- Opening Delimiter -

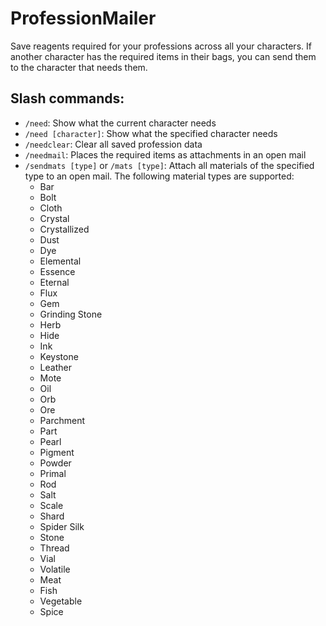 # ProfessionMailer
Save reagents required for your professions across all your characters.
If another character has the required items in their bags, you can send them to the character that needs them. 

## Slash commands:
* `/need`: Show what the current character needs
* `/need [character]`: Show what the specified character needs 
* `/needclear`: Clear all saved profession data
* `/needmail`: Places the required items as attachments in an open mail
* `/sendmats [type]` or `/mats [type]`: Attach all materials of the specified type to an open mail.
    The following material types are supported:
    * Bar
    * Bolt
    * Cloth
    * Crystal
    * Crystallized
    * Dust
    * Dye
    * Elemental
    * Essence
    * Eternal
    * Flux
    * Gem
    * Grinding Stone
    * Herb
    * Hide
    * Ink
    * Keystone
    * Leather
    * Mote
    * Oil
    * Orb
    * Ore
    * Parchment
    * Part
    * Pearl
    * Pigment
    * Powder
    * Primal
    * Rod
    * Salt
    * Scale
    * Shard
    * Spider Silk
    * Stone
    * Thread
    * Vial
    * Volatile
    * Meat
    * Fish
    * Vegetable
    * Spice
        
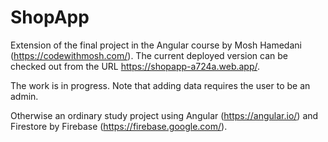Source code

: # ShopApp

Extension of the final project in the Angular course by Mosh Hamedani (https://codewithmosh.com/). The current deployed version can be checked out from the URL https://shopapp-a724a.web.app/.

The work is in progress. Note that adding data requires the user to be an admin.

Otherwise an ordinary study project using Angular (https://angular.io/) and Firestore by Firebase (https://firebase.google.com/).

- Closing Delimiter -

Repeat the material exactly. Any picture in it should be dropped.

 # ProfessionMailer
Save reagents required for your professions across all your characters.
If another character has the required items in their bags, you can send them to the character that needs them. 

## Slash commands:
* `/need`: Show what the current character needs
* `/need [character]`: Show what the specified character needs 
* `/needclear`: Clear all saved profession data
* `/needmail`: Places the required items as attachments in an open mail
* `/sendmats [type]` or `/mats [type]`: Attach all materials of the specified type to an open mail.
    The following material types are supported:
    * Bar
    * Bolt
    * Cloth
    * Crystal
    * Crystallized
    * Dust
    * Dye
    * Elemental
    * Essence
    * Eternal
    * Flux
    * Gem
    * Grinding Stone
    * Herb
    * Hide
    * Ink
    * Keystone
    * Leather
    * Mote
    * Oil
    * Orb
    * Ore
    * Parchment
    * Part
    * Pearl
    * Pigment
    * Powder
    * Primal
    * Rod
    * Salt
    * Scale
    * Shard
    * Spider Silk
    * Stone
    * Thread
    * Vial
    * Volatile
    * Meat
    * Fish
    * Vegetable
    * Spice
        
Source code

: # ShopApp

Extension of the final project in the Angular course by Mosh Hamedani (https://codewithmosh.com/). The current deployed version can be checked out from the URL https://shopapp-a724a.web.app/.

The work is in progress. Note that adding data requires the user to be an admin.

Otherwise an ordinary study project using Angular (https://angular.io/) and Firestore by Firebase (https://firebase.google.com/).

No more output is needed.